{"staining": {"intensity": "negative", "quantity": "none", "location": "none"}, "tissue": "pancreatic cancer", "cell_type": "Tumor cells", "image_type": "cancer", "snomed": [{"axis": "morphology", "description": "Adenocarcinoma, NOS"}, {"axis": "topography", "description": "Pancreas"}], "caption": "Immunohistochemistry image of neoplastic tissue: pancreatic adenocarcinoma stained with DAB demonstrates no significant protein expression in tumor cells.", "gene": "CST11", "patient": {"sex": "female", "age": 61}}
····················
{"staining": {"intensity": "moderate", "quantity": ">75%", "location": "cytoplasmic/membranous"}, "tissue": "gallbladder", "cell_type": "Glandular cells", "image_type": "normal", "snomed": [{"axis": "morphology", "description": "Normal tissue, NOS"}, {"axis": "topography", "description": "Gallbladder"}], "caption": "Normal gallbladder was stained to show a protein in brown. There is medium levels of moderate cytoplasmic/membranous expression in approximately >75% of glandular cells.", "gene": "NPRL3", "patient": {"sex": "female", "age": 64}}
····················
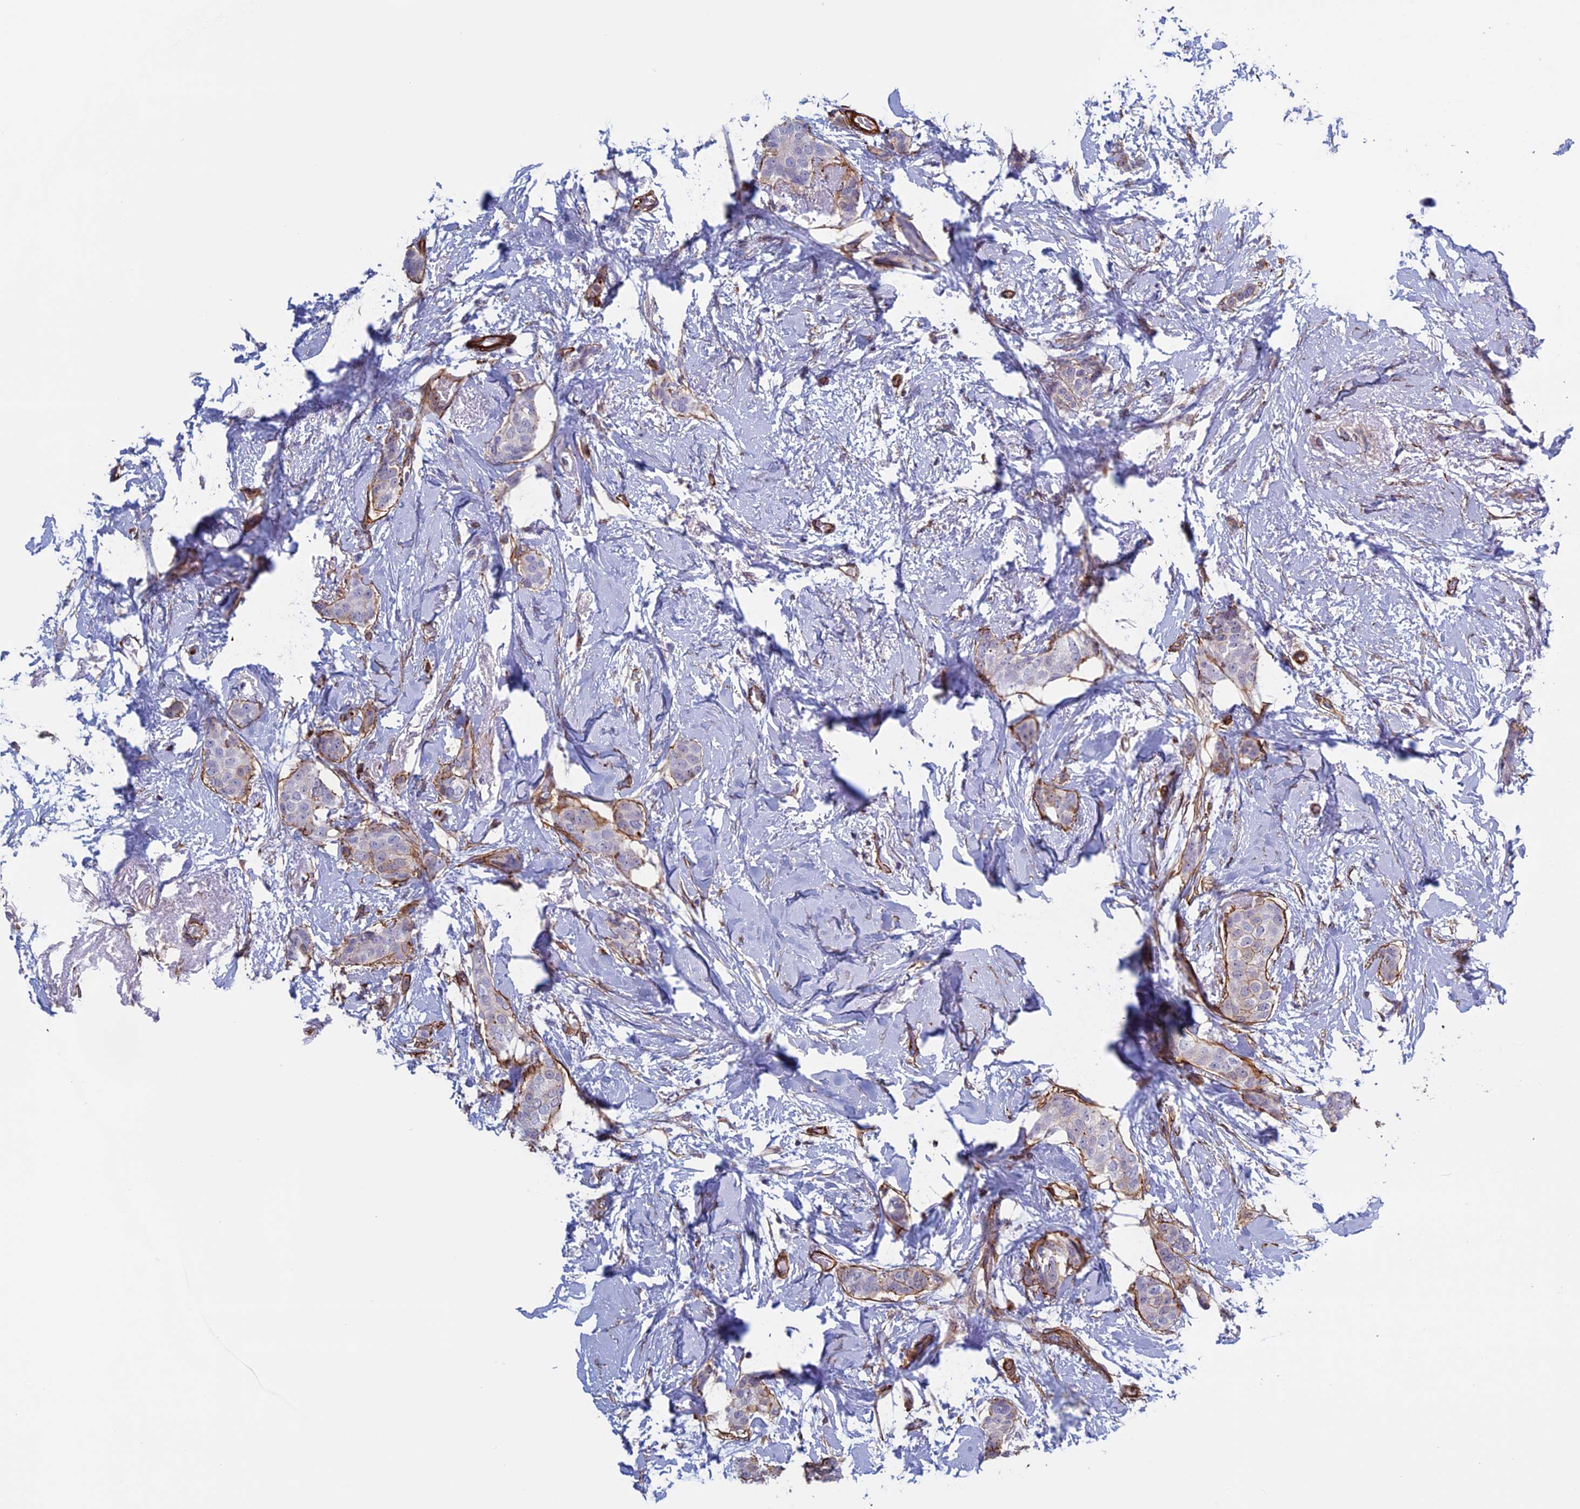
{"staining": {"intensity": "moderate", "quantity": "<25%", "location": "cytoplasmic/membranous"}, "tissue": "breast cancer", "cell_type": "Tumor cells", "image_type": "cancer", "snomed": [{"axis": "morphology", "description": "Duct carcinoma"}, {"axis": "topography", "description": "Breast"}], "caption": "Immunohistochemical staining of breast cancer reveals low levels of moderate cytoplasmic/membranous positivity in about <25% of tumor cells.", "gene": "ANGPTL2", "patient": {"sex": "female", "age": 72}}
····················
### ASSIGNMENT
All lines in the records above that contain "moderate" are to be reported.

### TASK SOLUTION
{"staining": {"intensity": "moderate", "quantity": ">75%", "location": "cytoplasmic/membranous"}, "tissue": "gallbladder", "cell_type": "Glandular cells", "image_type": "normal", "snomed": [{"axis": "morphology", "description": "Normal tissue, NOS"}, {"axis": "topography", "description": "Gallbladder"}], "caption": "Normal gallbladder was stained to show a protein in brown. There is medium levels of moderate cytoplasmic/membranous expression in approximately >75% of glandular cells.", "gene": "NPRL3", "patient": {"sex": "female", "age": 64}}
{"staining": {"intensity": "moderate", "quantity": "<25%", "location": "cytoplasmic/membranous"}, "tissue": "breast cancer", "cell_type": "Tumor cells", "image_type": "cancer", "snomed": [{"axis": "morphology", "description": "Duct carcinoma"}, {"axis": "topography", "description": "Breast"}], "caption": "Immunohistochemical staining of breast cancer reveals low levels of moderate cytoplasmic/membranous positivity in about <25% of tumor cells.", "gene": "ANGPTL2", "patient": {"sex": "female", "age": 72}}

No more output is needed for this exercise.